According to the Palestinian-led Boycott, Divestment and Sanctions (BDS) Movement, normalization fosters “joint activity between the oppressed and the oppressor that is not based on the recognition of the rights of the oppressed” and that does not “aim at the elimination of oppression.” Instead, it is a “weapon used by Israel’s apartheid regime to whitewash its regime of oppression and undermine international solidarity.”
But Infantino has been on board with promoting a reactionary peace through soccer. In addition to ingratiating himself to Trump, Infantino has been criticized for “cozying up to autocrats” in Russia and Qatar during the previous two World Cups. Trump also invited Infantino as a guest at the White House for the signing of the Abraham Accords — which normalized relations between Israel and Arab states, the first of which were Qatar and the United Arab Emirates.
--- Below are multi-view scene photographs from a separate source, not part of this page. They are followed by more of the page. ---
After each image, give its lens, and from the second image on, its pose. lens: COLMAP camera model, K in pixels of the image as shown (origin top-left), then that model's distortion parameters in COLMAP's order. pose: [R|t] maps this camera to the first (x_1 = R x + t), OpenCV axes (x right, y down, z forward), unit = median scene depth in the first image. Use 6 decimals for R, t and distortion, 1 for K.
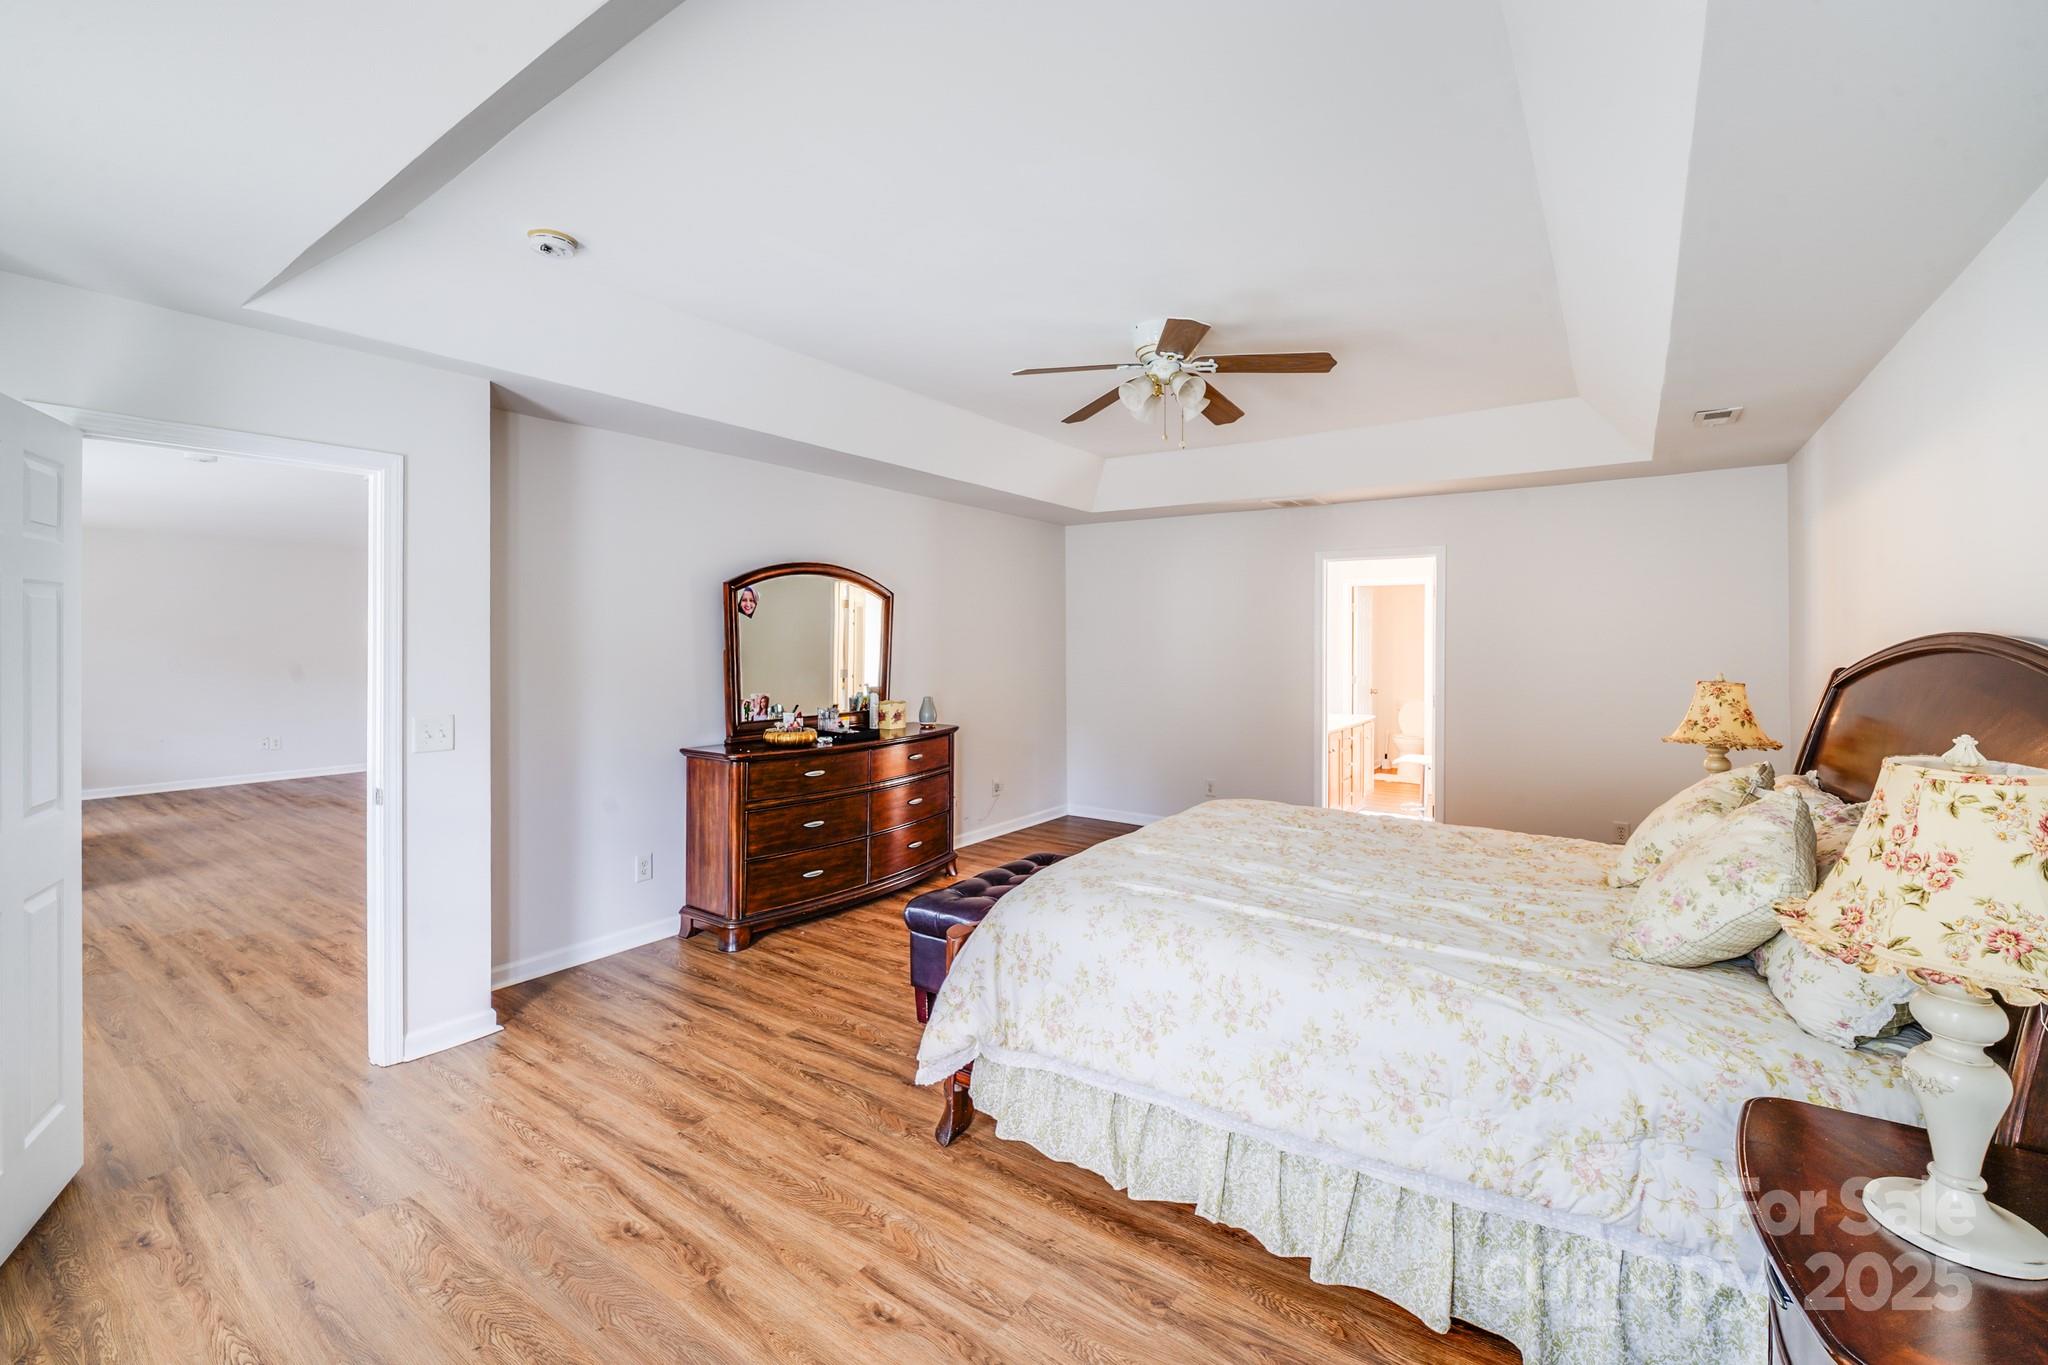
lens RADIAL K [[841.8, 0, 1009.6], [0, 841.8, 666.0], [0, 0, 1]] dist [-0.005909, -0.001893]
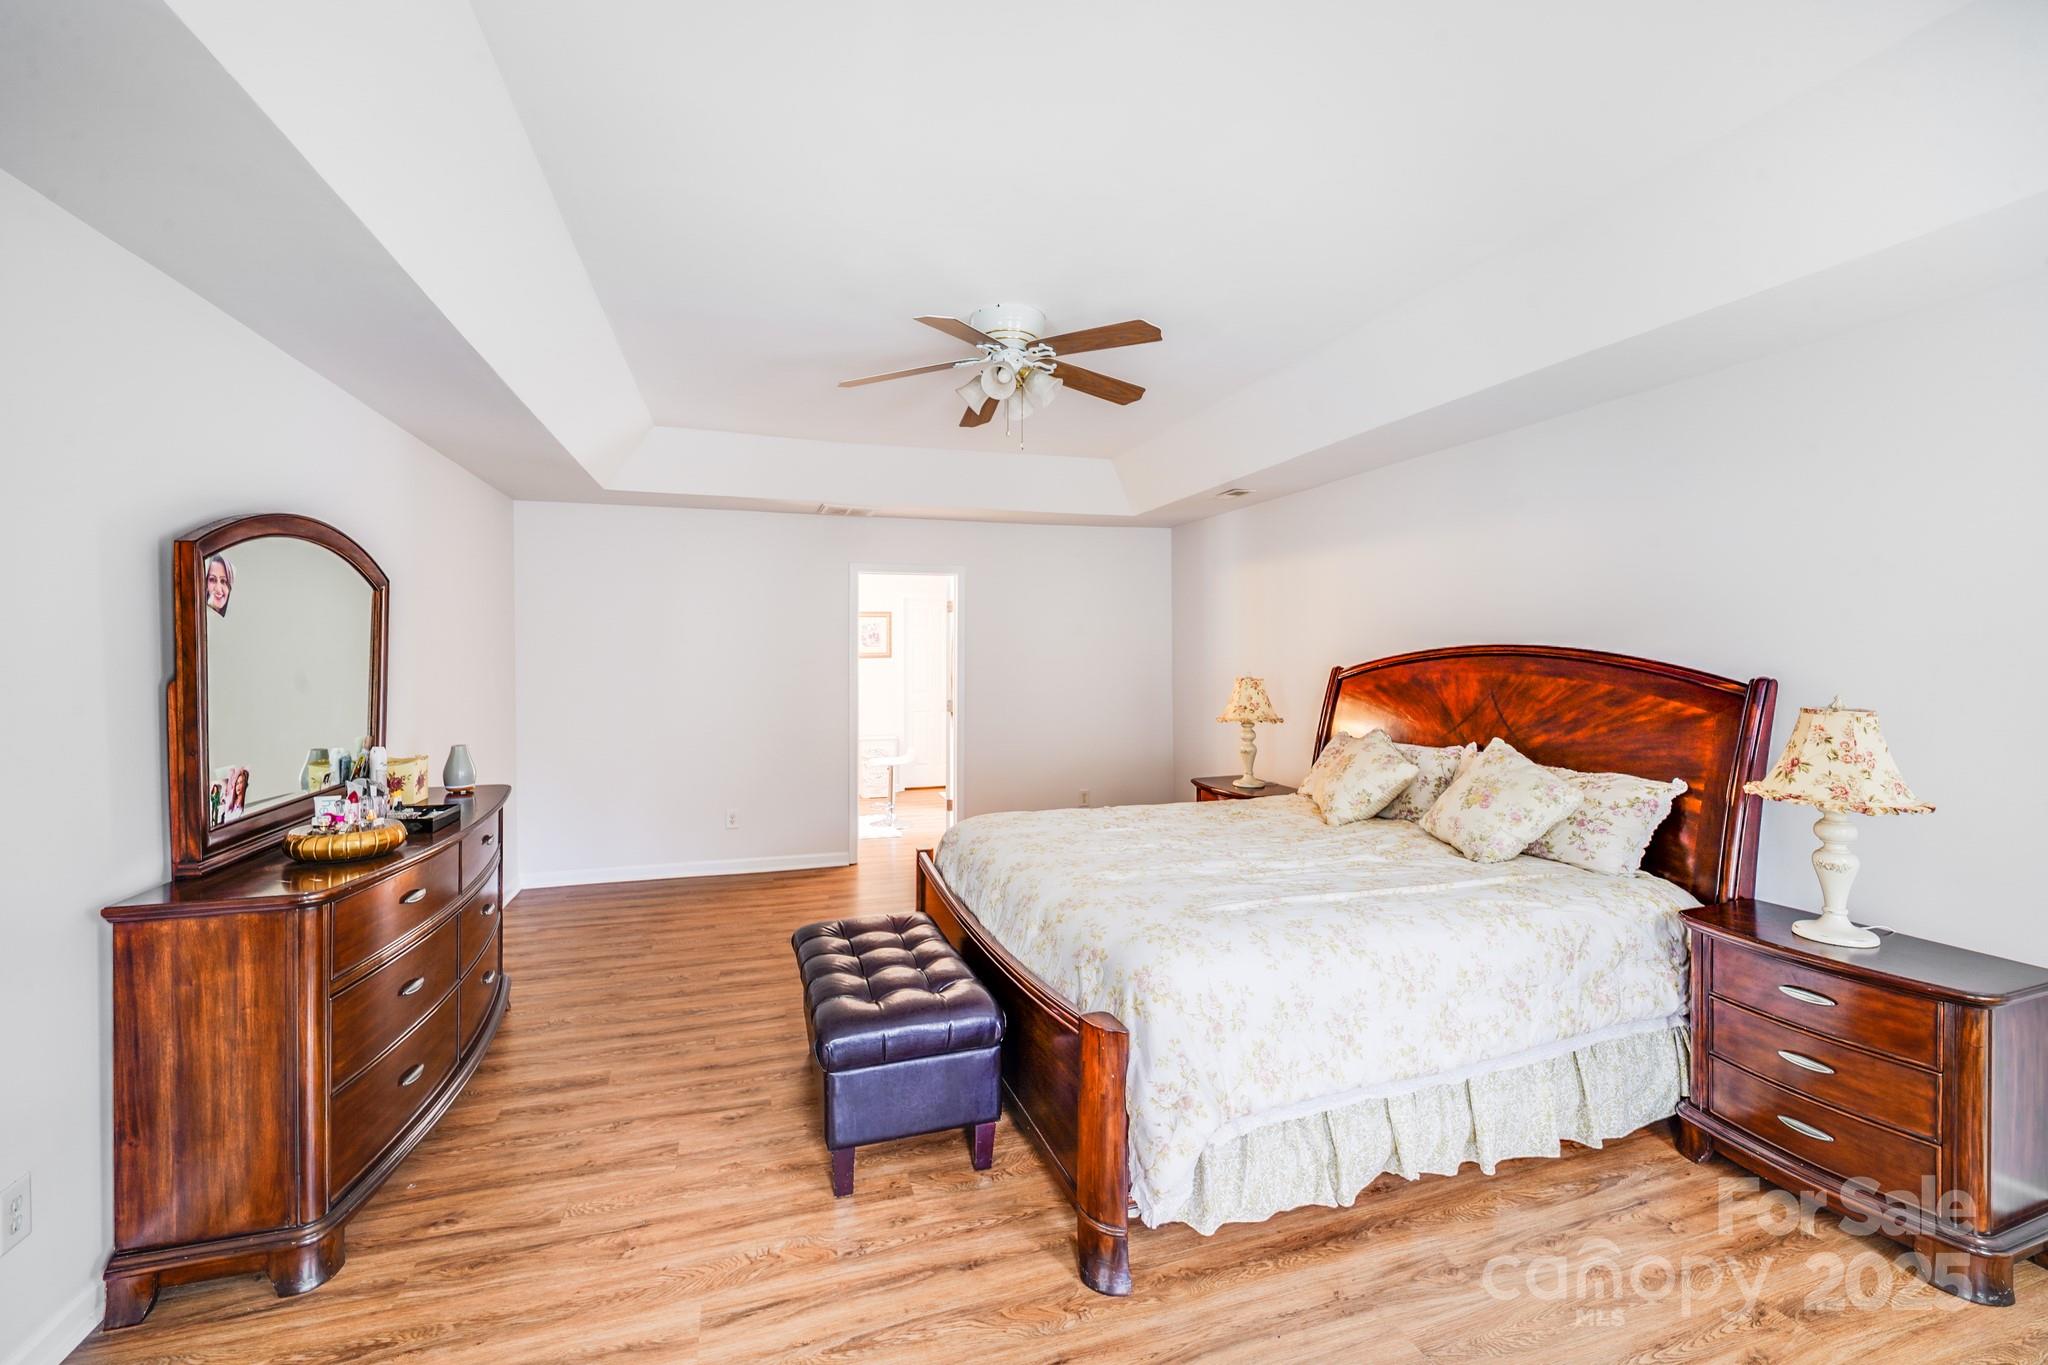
lens RADIAL K [[841.8, 0, 1020.5], [0, 841.8, 674.6], [0, 0, 1]] dist [-0.005909, -0.001893]
pose [[0.604910, -0.029253, 0.795756, -0.473375], [0.031664, 0.999418, 0.012669, -0.015995], [-0.795664, 0.017533, 0.605484, 0.373239]]
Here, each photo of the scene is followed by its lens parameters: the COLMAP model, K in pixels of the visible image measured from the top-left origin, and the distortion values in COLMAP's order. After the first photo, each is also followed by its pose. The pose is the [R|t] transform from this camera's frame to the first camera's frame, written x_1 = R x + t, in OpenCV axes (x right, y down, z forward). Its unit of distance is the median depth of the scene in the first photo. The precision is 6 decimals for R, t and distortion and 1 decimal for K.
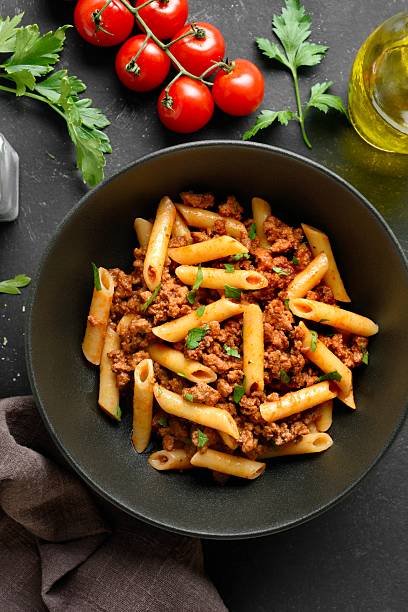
lens RADIAL K [[1074.1, 0, 204.0], [0, 1074.1, 306.0], [0, 0, 1]] dist [0.027080, -0.081302]
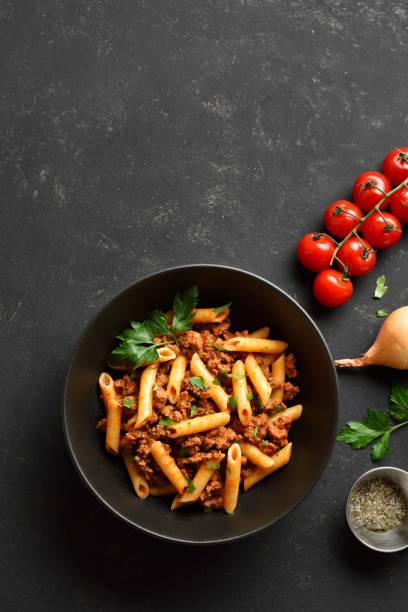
lens RADIAL K [[1074.1, 0, 204.0], [0, 1074.1, 306.0], [0, 0, 1]] dist [0.027080, -0.081302]
pose [[0.220398, 0.962563, -0.157790, 0.118429], [-0.974942, 0.212377, -0.066218, 0.091863], [-0.030228, 0.168430, 0.985250, -0.417087]]
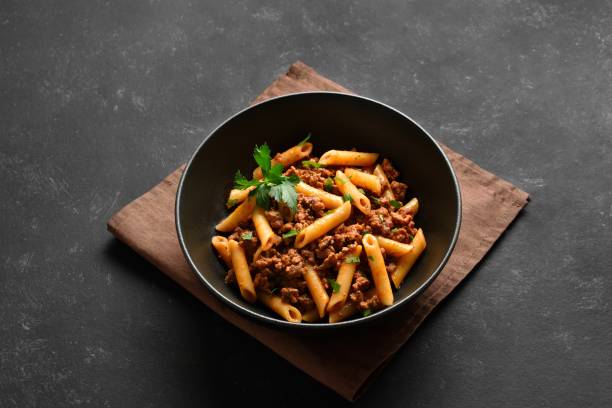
lens RADIAL K [[1074.1, 0, 306.0], [0, 1074.1, 204.0], [0, 0, 1]] dist [0.027080, -0.081302]
pose [[0.548125, 0.635831, -0.543395, 0.746528], [-0.834328, 0.461320, -0.301796, 0.450129], [0.058787, 0.618791, 0.783353, -0.091354]]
And in February, Infantino announced a $50 million partnership between FIFA and Trump’s Board of Peace, with the plan to build soccer infrastructure in a decimated Gaza. In an article for Truthout, Dalia Abu Ramadan wrote, “Trump, together with FIFA President Gianni Infantino, promotes projects presented as symbols of peace and prosperity, while the basic needs of people are being ignored.”
Infantino’s plan for the youth tournament also ignores a decade-long campaign to ban Israel from FIFA.
In 2024, the Palestinian Football Association submitted a proposal to suspend Israel from international tournaments for violating FIFA’s statutes during Israel’s genocide in Gaza. The proposal accuses the Israeli Football Association of complicity in violations of international law, and discrimination against Palestinian players. Rajoub stated at the time that FIFA must not remain indifferent to “violations or to the ongoing genocide in Palestine.”
The 2024 complaint also rested on the fact that Israel has at least six clubs in illegal settlements in the occupied West Bank. Nonetheless, in March 2026, FIFA announced that it will not take any action against the Israeli Football Association, saying that the “legal status of the West Bank remains an unresolved and highly complex matter.”
In response, Amnesty International spokesperson Steve Cockburn said:
The International Court of Justice has unambiguously declared that Israel’s occupation of Palestinian territory is unlawful, that settlements in the Occupied Palestinian Territory (OPT) are illegal and that Israel’s presence in the OPT must rapidly end. FIFA’s own statutes are clear that its members cannot play games in the territory of another association without permission.
“By continuing to condone the presence of clubs based in illegal settlements in the OPT in Israel’s league, the Israeli Football Association is indirectly legitimizing Israel’s unlawful occupation and its severe human rights violations against Palestinians, including the crime against humanity of apartheid,” he went on.
If it is peace that FIFA is promoting, it is certainly an exclusionary one. Last week, Rajoub said he was denied a visa to travel to the U.S. during the World Cup, and remains stuck in Mexico City despite his FIFA accreditations.
On Friday, activists in Toronto repeated the call to kick Israel out of FIFA ahead of Canada’s first World Cup game.